* **Source records**:
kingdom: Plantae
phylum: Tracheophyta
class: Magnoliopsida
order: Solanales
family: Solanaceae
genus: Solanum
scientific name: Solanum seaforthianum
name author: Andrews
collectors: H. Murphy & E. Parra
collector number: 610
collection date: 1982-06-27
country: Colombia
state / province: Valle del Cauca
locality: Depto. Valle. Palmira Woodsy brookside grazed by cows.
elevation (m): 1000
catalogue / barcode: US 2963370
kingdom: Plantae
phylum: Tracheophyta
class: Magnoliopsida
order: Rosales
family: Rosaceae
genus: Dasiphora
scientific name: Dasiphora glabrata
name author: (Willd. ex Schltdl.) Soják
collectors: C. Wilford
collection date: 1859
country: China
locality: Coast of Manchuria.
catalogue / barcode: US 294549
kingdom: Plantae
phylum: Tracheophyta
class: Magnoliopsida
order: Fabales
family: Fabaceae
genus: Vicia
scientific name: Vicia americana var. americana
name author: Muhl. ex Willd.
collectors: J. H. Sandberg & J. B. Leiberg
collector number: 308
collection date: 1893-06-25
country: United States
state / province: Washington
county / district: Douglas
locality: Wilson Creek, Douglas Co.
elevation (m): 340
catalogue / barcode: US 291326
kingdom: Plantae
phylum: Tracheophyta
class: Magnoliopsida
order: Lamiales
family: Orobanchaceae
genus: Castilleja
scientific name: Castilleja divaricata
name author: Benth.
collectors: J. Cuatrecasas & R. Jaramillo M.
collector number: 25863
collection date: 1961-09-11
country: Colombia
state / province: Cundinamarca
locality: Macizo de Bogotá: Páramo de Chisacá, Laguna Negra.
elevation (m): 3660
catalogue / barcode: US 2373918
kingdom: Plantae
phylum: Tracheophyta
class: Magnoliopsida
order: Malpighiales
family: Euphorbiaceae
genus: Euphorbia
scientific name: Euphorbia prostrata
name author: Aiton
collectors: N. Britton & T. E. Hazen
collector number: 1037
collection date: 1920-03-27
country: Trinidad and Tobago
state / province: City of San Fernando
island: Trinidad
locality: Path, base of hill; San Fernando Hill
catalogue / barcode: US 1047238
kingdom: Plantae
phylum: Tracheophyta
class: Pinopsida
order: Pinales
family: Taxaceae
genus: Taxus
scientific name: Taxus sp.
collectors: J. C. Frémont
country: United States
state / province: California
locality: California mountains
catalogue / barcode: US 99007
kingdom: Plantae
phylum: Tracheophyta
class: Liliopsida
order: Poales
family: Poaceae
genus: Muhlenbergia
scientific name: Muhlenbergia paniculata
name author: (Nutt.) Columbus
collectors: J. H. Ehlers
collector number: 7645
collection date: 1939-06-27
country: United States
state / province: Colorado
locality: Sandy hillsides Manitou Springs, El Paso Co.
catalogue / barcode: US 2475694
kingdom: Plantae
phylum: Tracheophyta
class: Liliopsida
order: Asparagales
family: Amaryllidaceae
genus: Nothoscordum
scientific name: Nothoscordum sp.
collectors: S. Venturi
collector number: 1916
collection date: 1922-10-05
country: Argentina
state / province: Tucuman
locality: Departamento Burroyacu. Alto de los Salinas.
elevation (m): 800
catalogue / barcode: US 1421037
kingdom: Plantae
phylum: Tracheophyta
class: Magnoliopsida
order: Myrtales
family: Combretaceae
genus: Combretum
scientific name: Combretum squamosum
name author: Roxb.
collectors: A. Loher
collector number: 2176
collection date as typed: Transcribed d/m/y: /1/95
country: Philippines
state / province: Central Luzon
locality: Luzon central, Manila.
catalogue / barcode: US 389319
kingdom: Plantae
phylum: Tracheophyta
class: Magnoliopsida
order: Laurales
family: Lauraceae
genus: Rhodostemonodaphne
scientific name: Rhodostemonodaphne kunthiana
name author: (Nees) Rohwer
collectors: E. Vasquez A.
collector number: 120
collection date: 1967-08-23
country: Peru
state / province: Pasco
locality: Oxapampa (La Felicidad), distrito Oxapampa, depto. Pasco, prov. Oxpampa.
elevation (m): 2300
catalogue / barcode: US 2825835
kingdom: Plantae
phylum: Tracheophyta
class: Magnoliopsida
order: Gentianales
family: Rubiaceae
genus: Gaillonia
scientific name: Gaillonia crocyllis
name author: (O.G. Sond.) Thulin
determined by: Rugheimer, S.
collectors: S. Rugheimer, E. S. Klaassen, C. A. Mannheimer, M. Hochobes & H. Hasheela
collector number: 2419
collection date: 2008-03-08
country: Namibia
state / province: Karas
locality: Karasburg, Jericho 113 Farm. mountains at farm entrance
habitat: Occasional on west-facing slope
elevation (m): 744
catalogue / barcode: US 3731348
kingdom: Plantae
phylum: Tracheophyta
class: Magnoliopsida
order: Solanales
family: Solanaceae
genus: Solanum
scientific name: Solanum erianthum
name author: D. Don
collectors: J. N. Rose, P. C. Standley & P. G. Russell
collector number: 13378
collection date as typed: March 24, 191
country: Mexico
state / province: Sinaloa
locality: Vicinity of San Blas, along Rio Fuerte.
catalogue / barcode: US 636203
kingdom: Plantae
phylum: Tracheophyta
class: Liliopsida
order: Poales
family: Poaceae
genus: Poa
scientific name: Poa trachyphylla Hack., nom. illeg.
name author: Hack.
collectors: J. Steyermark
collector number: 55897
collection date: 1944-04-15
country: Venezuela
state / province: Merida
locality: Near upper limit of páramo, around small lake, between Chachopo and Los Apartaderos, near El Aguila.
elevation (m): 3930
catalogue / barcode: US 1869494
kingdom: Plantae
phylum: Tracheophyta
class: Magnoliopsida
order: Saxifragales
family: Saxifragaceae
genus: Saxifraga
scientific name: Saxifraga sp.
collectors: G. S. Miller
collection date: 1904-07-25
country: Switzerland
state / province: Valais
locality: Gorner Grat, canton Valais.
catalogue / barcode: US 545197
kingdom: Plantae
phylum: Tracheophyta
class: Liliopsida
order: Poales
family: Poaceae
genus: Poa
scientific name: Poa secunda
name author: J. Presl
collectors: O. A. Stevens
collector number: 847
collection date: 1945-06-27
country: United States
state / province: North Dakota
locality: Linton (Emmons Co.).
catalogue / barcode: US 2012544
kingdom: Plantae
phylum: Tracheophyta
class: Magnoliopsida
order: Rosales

* **Task description**: Please return every line of the data above, unchanged and in the same order, from the first record through the last.

* **Problem solution**:
kingdom: Plantae
phylum: Tracheophyta
class: Magnoliopsida
order: Solanales
family: Solanaceae
genus: Solanum
scientific name: Solanum seaforthianum
name author: Andrews
collectors: H. Murphy & E. Parra
collector number: 610
collection date: 1982-06-27
country: Colombia
state / province: Valle del Cauca
locality: Depto. Valle. Palmira Woodsy brookside grazed by cows.
elevation (m): 1000
catalogue / barcode: US 2963370
kingdom: Plantae
phylum: Tracheophyta
class: Magnoliopsida
order: Rosales
family: Rosaceae
genus: Dasiphora
scientific name: Dasiphora glabrata
name author: (Willd. ex Schltdl.) Soják
collectors: C. Wilford
collection date: 1859
country: China
locality: Coast of Manchuria.
catalogue / barcode: US 294549
kingdom: Plantae
phylum: Tracheophyta
class: Magnoliopsida
order: Fabales
family: Fabaceae
genus: Vicia
scientific name: Vicia americana var. americana
name author: Muhl. ex Willd.
collectors: J. H. Sandberg & J. B. Leiberg
collector number: 308
collection date: 1893-06-25
country: United States
state / province: Washington
county / district: Douglas
locality: Wilson Creek, Douglas Co.
elevation (m): 340
catalogue / barcode: US 291326
kingdom: Plantae
phylum: Tracheophyta
class: Magnoliopsida
order: Lamiales
family: Orobanchaceae
genus: Castilleja
scientific name: Castilleja divaricata
name author: Benth.
collectors: J. Cuatrecasas & R. Jaramillo M.
collector number: 25863
collection date: 1961-09-11
country: Colombia
state / province: Cundinamarca
locality: Macizo de Bogotá: Páramo de Chisacá, Laguna Negra.
elevation (m): 3660
catalogue / barcode: US 2373918
kingdom: Plantae
phylum: Tracheophyta
class: Magnoliopsida
order: Malpighiales
family: Euphorbiaceae
genus: Euphorbia
scientific name: Euphorbia prostrata
name author: Aiton
collectors: N. Britton & T. E. Hazen
collector number: 1037
collection date: 1920-03-27
country: Trinidad and Tobago
state / province: City of San Fernando
island: Trinidad
locality: Path, base of hill; San Fernando Hill
catalogue / barcode: US 1047238
kingdom: Plantae
phylum: Tracheophyta
class: Pinopsida
order: Pinales
family: Taxaceae
genus: Taxus
scientific name: Taxus sp.
collectors: J. C. Frémont
country: United States
state / province: California
locality: California mountains
catalogue / barcode: US 99007
kingdom: Plantae
phylum: Tracheophyta
class: Liliopsida
order: Poales
family: Poaceae
genus: Muhlenbergia
scientific name: Muhlenbergia paniculata
name author: (Nutt.) Columbus
collectors: J. H. Ehlers
collector number: 7645
collection date: 1939-06-27
country: United States
state / province: Colorado
locality: Sandy hillsides Manitou Springs, El Paso Co.
catalogue / barcode: US 2475694
kingdom: Plantae
phylum: Tracheophyta
class: Liliopsida
order: Asparagales
family: Amaryllidaceae
genus: Nothoscordum
scientific name: Nothoscordum sp.
collectors: S. Venturi
collector number: 1916
collection date: 1922-10-05
country: Argentina
state / province: Tucuman
locality: Departamento Burroyacu. Alto de los Salinas.
elevation (m): 800
catalogue / barcode: US 1421037
kingdom: Plantae
phylum: Tracheophyta
class: Magnoliopsida
order: Myrtales
family: Combretaceae
genus: Combretum
scientific name: Combretum squamosum
name author: Roxb.
collectors: A. Loher
collector number: 2176
collection date as typed: Transcribed d/m/y: /1/95
country: Philippines
state / province: Central Luzon
locality: Luzon central, Manila.
catalogue / barcode: US 389319
kingdom: Plantae
phylum: Tracheophyta
class: Magnoliopsida
order: Laurales
family: Lauraceae
genus: Rhodostemonodaphne
scientific name: Rhodostemonodaphne kunthiana
name author: (Nees) Rohwer
collectors: E. Vasquez A.
collector number: 120
collection date: 1967-08-23
country: Peru
state / province: Pasco
locality: Oxapampa (La Felicidad), distrito Oxapampa, depto. Pasco, prov. Oxpampa.
elevation (m): 2300
catalogue / barcode: US 2825835
kingdom: Plantae
phylum: Tracheophyta
class: Magnoliopsida
order: Gentianales
family: Rubiaceae
genus: Gaillonia
scientific name: Gaillonia crocyllis
name author: (O.G. Sond.) Thulin
determined by: Rugheimer, S.
collectors: S. Rugheimer, E. S. Klaassen, C. A. Mannheimer, M. Hochobes & H. Hasheela
collector number: 2419
collection date: 2008-03-08
country: Namibia
state / province: Karas
locality: Karasburg, Jericho 113 Farm. mountains at farm entrance
habitat: Occasional on west-facing slope
elevation (m): 744
catalogue / barcode: US 3731348
kingdom: Plantae
phylum: Tracheophyta
class: Magnoliopsida
order: Solanales
family: Solanaceae
genus: Solanum
scientific name: Solanum erianthum
name author: D. Don
collectors: J. N. Rose, P. C. Standley & P. G. Russell
collector number: 13378
collection date as typed: March 24, 191
country: Mexico
state / province: Sinaloa
locality: Vicinity of San Blas, along Rio Fuerte.
catalogue / barcode: US 636203
kingdom: Plantae
phylum: Tracheophyta
class: Liliopsida
order: Poales
family: Poaceae
genus: Poa
scientific name: Poa trachyphylla Hack., nom. illeg.
name author: Hack.
collectors: J. Steyermark
collector number: 55897
collection date: 1944-04-15
country: Venezuela
state / province: Merida
locality: Near upper limit of páramo, around small lake, between Chachopo and Los Apartaderos, near El Aguila.
elevation (m): 3930
catalogue / barcode: US 1869494
kingdom: Plantae
phylum: Tracheophyta
class: Magnoliopsida
order: Saxifragales
family: Saxifragaceae
genus: Saxifraga
scientific name: Saxifraga sp.
collectors: G. S. Miller
collection date: 1904-07-25
country: Switzerland
state / province: Valais
locality: Gorner Grat, canton Valais.
catalogue / barcode: US 545197
kingdom: Plantae
phylum: Tracheophyta
class: Liliopsida
order: Poales
family: Poaceae
genus: Poa
scientific name: Poa secunda
name author: J. Presl
collectors: O. A. Stevens
collector number: 847
collection date: 1945-06-27
country: United States
state / province: North Dakota
locality: Linton (Emmons Co.).
catalogue / barcode: US 2012544
kingdom: Plantae
phylum: Tracheophyta
class: Magnoliopsida
order: Rosales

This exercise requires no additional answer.